For the clustering problem, only the final cost for each pairwise comparison is required; the actual warping path (or mapping of each point in one time series to the other) is superfluous for clustering. The memory complexity of the cost matrix \(C\) is \(O(nm)\), so as the length of the time series increases, the memory required increases greatly. Therefore, significant reductions in memory can be made by not storing the entire \(C\) matrix. When the warping path is not required, only a vector containing the previous row for the current step of the dynamic programming sub-problem is required (i.e., the previous three values \(c_{i-1,j-1}\), \(c_{i-1,j}\), \(c_{i,j-1}\)).

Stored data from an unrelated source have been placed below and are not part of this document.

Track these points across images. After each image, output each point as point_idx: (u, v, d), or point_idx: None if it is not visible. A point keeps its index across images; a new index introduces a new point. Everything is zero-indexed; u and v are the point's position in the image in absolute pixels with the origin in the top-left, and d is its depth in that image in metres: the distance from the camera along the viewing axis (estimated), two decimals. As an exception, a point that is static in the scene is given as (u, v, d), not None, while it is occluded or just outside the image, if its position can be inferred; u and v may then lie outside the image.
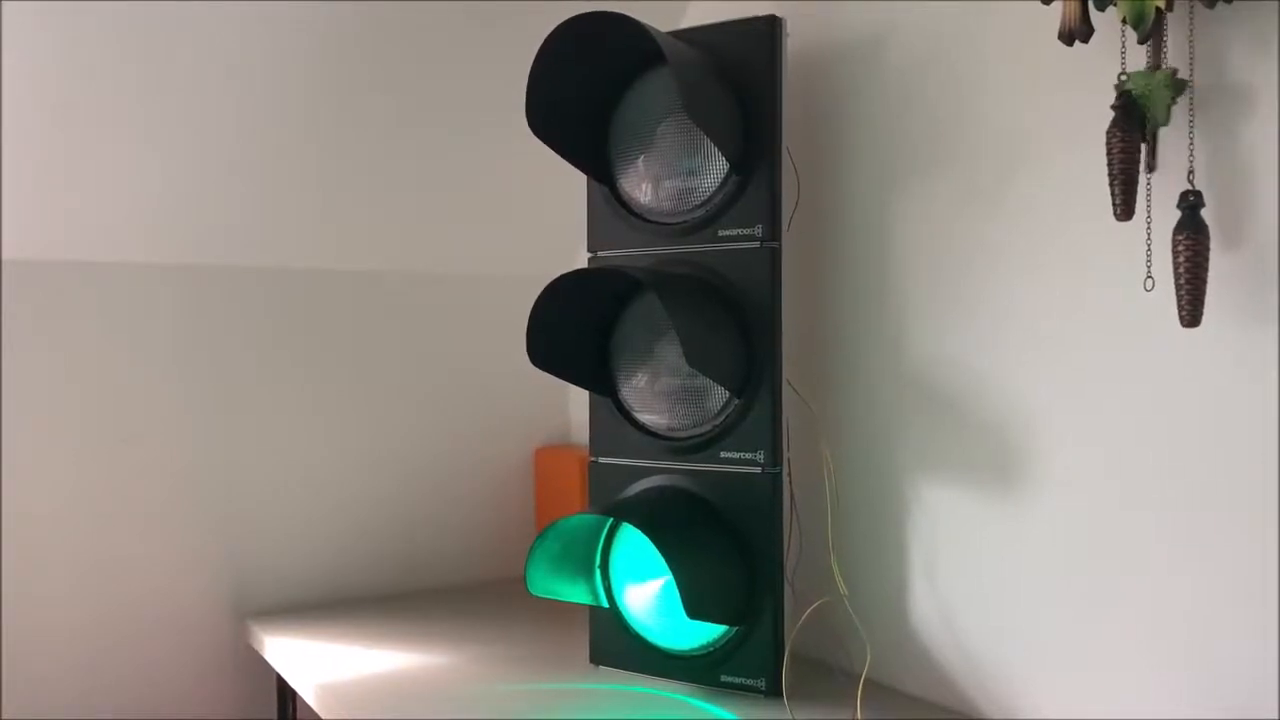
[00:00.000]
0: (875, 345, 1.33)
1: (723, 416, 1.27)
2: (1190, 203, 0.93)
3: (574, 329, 1.32)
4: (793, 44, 1.29)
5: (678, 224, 1.30)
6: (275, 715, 1.68)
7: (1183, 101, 0.95)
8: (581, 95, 1.30)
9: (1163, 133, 0.97)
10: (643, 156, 1.32)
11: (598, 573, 1.34)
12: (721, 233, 1.27)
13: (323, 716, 1.35)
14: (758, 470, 1.25)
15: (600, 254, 1.37)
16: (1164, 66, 0.95)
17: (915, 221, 1.28)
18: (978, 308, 1.21)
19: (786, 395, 1.27)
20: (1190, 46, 0.94)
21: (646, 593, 1.32)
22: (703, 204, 1.29)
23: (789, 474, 1.27)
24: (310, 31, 1.50)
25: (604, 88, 1.33)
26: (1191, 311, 0.92)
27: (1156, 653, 1.03)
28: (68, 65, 1.40)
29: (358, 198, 1.71)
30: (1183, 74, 0.95)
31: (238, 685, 1.69)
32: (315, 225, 1.71)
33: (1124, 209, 0.96)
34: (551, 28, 1.21)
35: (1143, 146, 0.97)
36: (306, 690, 1.39)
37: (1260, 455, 0.95)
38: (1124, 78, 0.97)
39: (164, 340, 1.64)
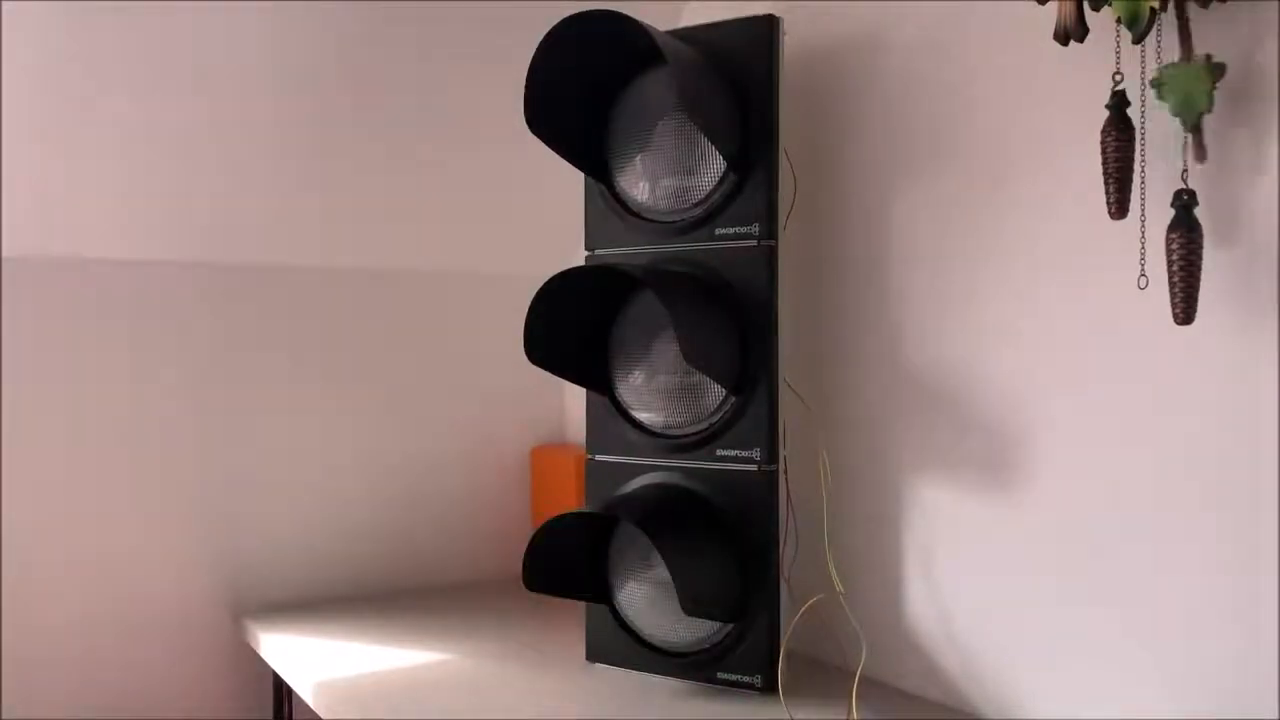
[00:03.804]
0: (872, 344, 1.34)
1: (719, 414, 1.28)
2: (1184, 201, 0.93)
3: (571, 327, 1.32)
4: (790, 43, 1.30)
5: (675, 222, 1.31)
6: (271, 714, 1.69)
7: (1169, 104, 0.95)
8: (580, 94, 1.31)
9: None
10: (640, 155, 1.32)
11: (594, 571, 1.34)
12: (719, 231, 1.28)
13: (319, 714, 1.35)
14: (754, 468, 1.25)
15: (598, 252, 1.37)
16: (1196, 54, 0.94)
17: (912, 220, 1.29)
18: (974, 306, 1.22)
19: (783, 393, 1.27)
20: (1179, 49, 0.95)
21: (643, 590, 1.32)
22: (700, 202, 1.29)
23: (785, 471, 1.28)
24: (311, 32, 1.50)
25: (602, 86, 1.33)
26: (1185, 309, 0.92)
27: (1154, 652, 1.04)
28: (68, 65, 1.40)
29: (357, 196, 1.71)
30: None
31: (234, 684, 1.69)
32: (315, 224, 1.71)
33: (1118, 207, 0.97)
34: (550, 26, 1.21)
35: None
36: (303, 688, 1.39)
37: (1256, 453, 0.95)
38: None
39: (164, 339, 1.64)
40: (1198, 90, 0.93)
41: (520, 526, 1.93)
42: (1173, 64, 0.94)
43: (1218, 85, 0.92)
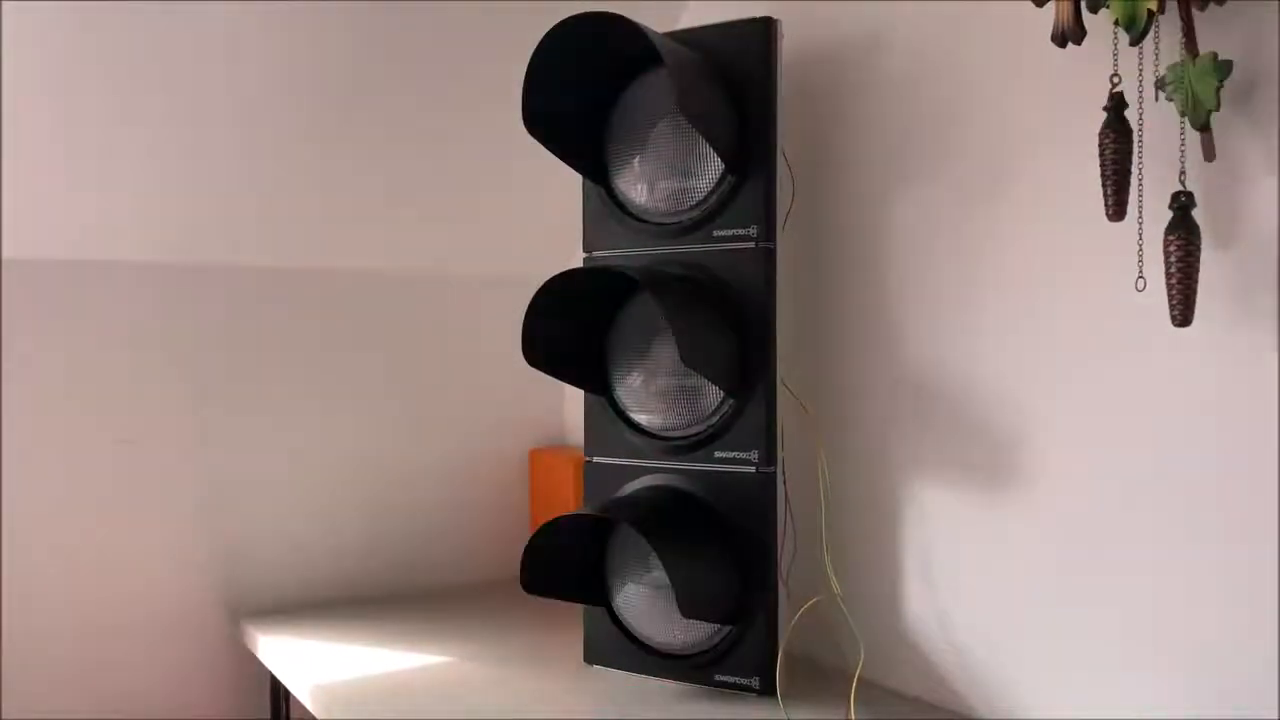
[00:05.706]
0: (869, 345, 1.34)
1: (717, 416, 1.28)
2: (1182, 203, 0.93)
3: (570, 329, 1.32)
4: (788, 45, 1.30)
5: (673, 224, 1.31)
6: (269, 716, 1.68)
7: (1175, 104, 0.95)
8: (578, 95, 1.31)
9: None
10: (638, 157, 1.32)
11: (592, 572, 1.34)
12: (717, 233, 1.28)
13: (316, 717, 1.35)
14: (752, 470, 1.25)
15: (596, 254, 1.37)
16: (1202, 52, 0.93)
17: (909, 222, 1.29)
18: (971, 308, 1.22)
19: (781, 395, 1.27)
20: (1182, 49, 0.95)
21: (641, 592, 1.32)
22: (698, 204, 1.29)
23: (783, 473, 1.28)
24: (311, 32, 1.50)
25: (600, 88, 1.33)
26: (1183, 311, 0.92)
27: (1153, 653, 1.04)
28: (68, 65, 1.40)
29: (356, 197, 1.71)
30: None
31: (232, 686, 1.69)
32: (314, 225, 1.72)
33: (1116, 210, 0.97)
34: (549, 27, 1.21)
35: (1138, 145, 0.97)
36: (301, 690, 1.39)
37: (1254, 454, 0.95)
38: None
39: (163, 340, 1.64)
40: (1205, 89, 0.92)
41: (519, 528, 1.92)
42: (1178, 63, 0.94)
43: (1224, 84, 0.92)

In DTW-C++, the DTW distance \(C_{x,y}\) is found for each pairwise comparison. Pairwise distances are then stored in a separate symmetric matrix, \(D^{p\times p}\), where (\(p\)) is the total number of time series in the clustering exercise. In other words, the element \(d_{i,j}\) gives the distance between time series (\(i\)) and (\(j\)).

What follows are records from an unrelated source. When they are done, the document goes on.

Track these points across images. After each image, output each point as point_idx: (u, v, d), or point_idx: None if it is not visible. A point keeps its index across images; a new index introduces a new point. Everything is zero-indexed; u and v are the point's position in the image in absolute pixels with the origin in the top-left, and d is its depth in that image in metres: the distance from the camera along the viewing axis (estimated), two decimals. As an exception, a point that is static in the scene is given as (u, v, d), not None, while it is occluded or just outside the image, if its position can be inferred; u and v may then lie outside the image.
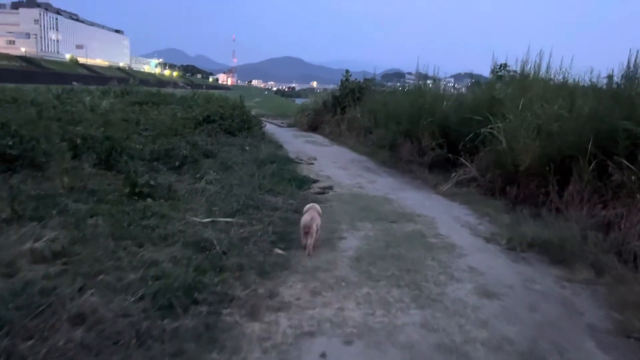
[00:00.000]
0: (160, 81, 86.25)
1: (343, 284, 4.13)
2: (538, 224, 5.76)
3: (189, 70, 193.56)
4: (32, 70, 69.34)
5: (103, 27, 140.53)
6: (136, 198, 6.20)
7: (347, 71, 19.01)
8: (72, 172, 6.97)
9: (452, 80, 18.75)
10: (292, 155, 12.09)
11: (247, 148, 11.92)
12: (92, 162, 7.72)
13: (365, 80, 18.81)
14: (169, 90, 26.20)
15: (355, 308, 3.67)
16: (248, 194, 6.68)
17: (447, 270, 4.54)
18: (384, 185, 8.69)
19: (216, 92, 30.44)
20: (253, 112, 31.93)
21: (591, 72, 7.83)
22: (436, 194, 8.05)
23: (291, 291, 3.94)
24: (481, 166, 8.30)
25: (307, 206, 5.34)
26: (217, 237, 4.78)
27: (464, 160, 8.65)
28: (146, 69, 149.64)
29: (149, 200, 6.15)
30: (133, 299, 3.51)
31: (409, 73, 15.69)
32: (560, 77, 8.25)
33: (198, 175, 7.93)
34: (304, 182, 8.37)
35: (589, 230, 5.11)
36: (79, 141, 8.14)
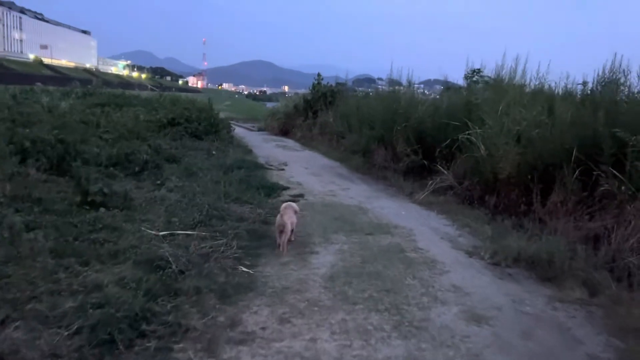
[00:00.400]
0: (128, 83, 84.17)
1: (315, 308, 3.65)
2: (521, 236, 5.43)
3: (158, 72, 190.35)
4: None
5: (69, 27, 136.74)
6: (87, 208, 5.60)
7: (319, 74, 18.60)
8: (16, 178, 6.31)
9: (422, 86, 18.58)
10: (261, 161, 11.57)
11: (214, 152, 11.35)
12: (42, 167, 7.06)
13: (338, 84, 18.48)
14: (135, 92, 25.24)
15: (330, 339, 3.20)
16: (212, 203, 6.13)
17: (430, 290, 4.13)
18: (358, 193, 8.28)
19: (183, 94, 29.58)
20: (222, 115, 31.39)
21: (567, 78, 7.65)
22: (412, 203, 7.68)
23: (256, 318, 3.44)
24: (458, 174, 7.99)
25: (284, 205, 5.29)
26: (173, 253, 4.23)
27: (440, 168, 8.32)
28: (114, 70, 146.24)
29: (101, 210, 5.55)
30: (67, 333, 2.95)
31: (380, 79, 15.40)
32: (536, 82, 8.04)
33: (159, 182, 7.36)
34: (273, 190, 7.88)
35: (577, 244, 4.79)
36: (27, 144, 7.45)
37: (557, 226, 5.43)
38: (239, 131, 22.45)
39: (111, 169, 7.91)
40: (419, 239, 5.62)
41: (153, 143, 9.68)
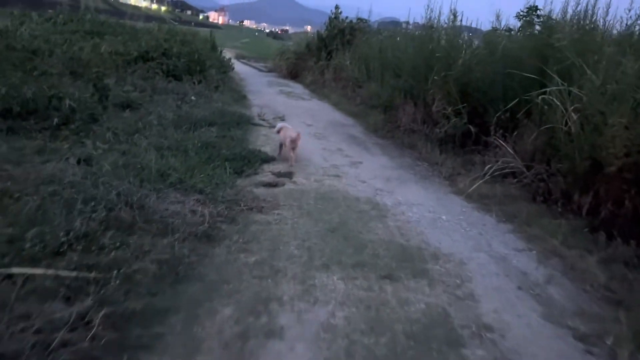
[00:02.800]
0: (144, 15, 79.97)
1: None
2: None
3: (178, 5, 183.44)
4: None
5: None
6: None
7: (336, 7, 15.43)
8: None
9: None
10: (253, 112, 8.97)
11: (192, 98, 8.77)
12: None
13: (359, 19, 15.29)
14: (138, 23, 22.12)
15: None
16: (127, 191, 3.64)
17: None
18: (373, 172, 5.69)
19: (192, 28, 26.50)
20: (233, 53, 28.40)
21: None
22: (455, 195, 5.08)
23: None
24: (526, 153, 5.33)
25: (279, 125, 5.93)
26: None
27: (498, 141, 5.65)
28: (132, 1, 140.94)
29: None
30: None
31: (407, 22, 12.32)
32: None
33: (68, 146, 4.88)
34: (248, 163, 5.34)
35: None
36: None
37: None
38: (247, 71, 19.72)
39: (19, 120, 5.51)
40: (479, 290, 3.06)
41: (100, 83, 7.08)
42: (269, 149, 6.15)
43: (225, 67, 14.21)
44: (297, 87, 14.31)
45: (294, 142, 5.50)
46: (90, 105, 6.33)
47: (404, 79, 8.20)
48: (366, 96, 10.24)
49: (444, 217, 4.33)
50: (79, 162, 4.39)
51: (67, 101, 5.81)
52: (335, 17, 15.30)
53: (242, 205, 4.07)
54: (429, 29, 8.49)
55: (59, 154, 4.63)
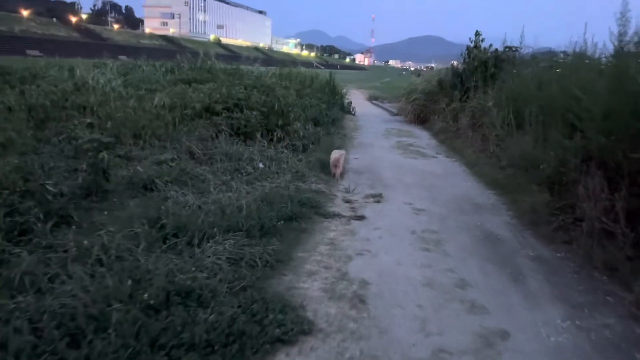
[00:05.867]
0: (294, 61, 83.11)
1: None
2: None
3: (327, 50, 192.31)
4: (170, 48, 70.84)
5: (247, 7, 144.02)
6: None
7: (477, 33, 12.01)
8: None
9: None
10: (341, 184, 6.19)
11: (260, 166, 6.34)
12: None
13: (506, 48, 11.55)
14: (252, 67, 21.20)
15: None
16: None
17: None
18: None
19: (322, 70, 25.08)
20: (366, 95, 26.21)
21: None
22: None
23: None
24: None
25: (334, 152, 6.86)
26: None
27: None
28: (284, 49, 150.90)
29: None
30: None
31: (564, 52, 8.47)
32: None
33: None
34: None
35: None
36: None
37: None
38: (372, 113, 17.19)
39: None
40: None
41: (94, 159, 4.87)
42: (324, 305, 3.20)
43: (333, 117, 11.73)
44: (421, 137, 11.17)
45: (335, 161, 6.65)
46: (62, 201, 4.12)
47: (587, 133, 4.69)
48: (516, 154, 6.76)
49: None
50: None
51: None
52: (475, 47, 11.91)
53: None
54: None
55: None
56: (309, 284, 3.34)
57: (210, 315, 2.73)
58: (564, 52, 9.04)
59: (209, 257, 3.43)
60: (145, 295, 2.77)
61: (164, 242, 3.67)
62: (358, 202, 5.45)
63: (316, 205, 5.05)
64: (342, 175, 6.68)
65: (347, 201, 5.46)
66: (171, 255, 3.44)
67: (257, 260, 3.49)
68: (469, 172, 7.43)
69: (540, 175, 5.51)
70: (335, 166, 6.60)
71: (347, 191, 5.87)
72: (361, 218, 4.89)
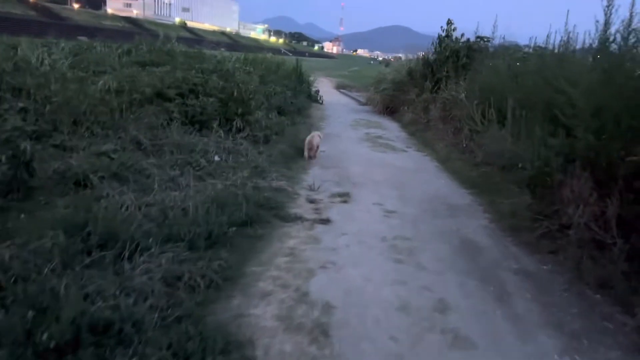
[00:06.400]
0: (260, 47, 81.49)
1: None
2: None
3: (295, 37, 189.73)
4: (133, 30, 68.02)
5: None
6: None
7: (449, 21, 11.58)
8: None
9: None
10: (305, 180, 5.63)
11: (216, 159, 5.72)
12: None
13: (478, 38, 11.16)
14: (215, 52, 20.17)
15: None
16: None
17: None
18: None
19: (283, 57, 24.21)
20: (334, 83, 25.68)
21: None
22: None
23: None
24: None
25: (311, 134, 6.87)
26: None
27: None
28: (252, 35, 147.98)
29: None
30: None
31: (527, 46, 8.17)
32: None
33: None
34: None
35: None
36: None
37: None
38: (339, 102, 16.63)
39: None
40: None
41: (17, 150, 4.14)
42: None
43: (300, 105, 11.10)
44: (391, 128, 10.70)
45: (310, 143, 6.77)
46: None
47: (575, 131, 4.26)
48: (492, 150, 6.36)
49: None
50: None
51: None
52: (447, 36, 11.47)
53: None
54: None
55: None
56: (261, 309, 2.78)
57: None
58: (527, 45, 8.73)
59: (141, 276, 2.82)
60: (45, 336, 2.15)
61: (89, 255, 3.04)
62: (323, 202, 4.90)
63: (276, 206, 4.47)
64: (314, 155, 6.80)
65: (312, 201, 4.90)
66: (94, 272, 2.82)
67: (199, 279, 2.90)
68: (441, 168, 6.99)
69: (520, 175, 5.10)
70: (310, 149, 6.68)
71: (312, 189, 5.31)
72: (326, 222, 4.34)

For longer time series it is possible to speed up the calculation by using a ‘warping window'. This works by restricting which data elements on one seies can be mapped to another based on their proximity. For example, if one has two data series of length 100, and a warping window of 10, only elements with a maximum time shift of 10 between the series can be mapped to each other. So, \(x_{1}\) can only by mapped to \(y_{1}-y_{11}\). Using a warping window of 1 results in clustering with Euclidean distances, forcing one-to-one mapping with no shifting allowed. The stricter the wapring window, the greater the increase in speed. However, the data being used must be carefully considered to assertain if this will negatively impact the results. Readers are referred Sakoe et al., 1978 for detailed information on the warping window.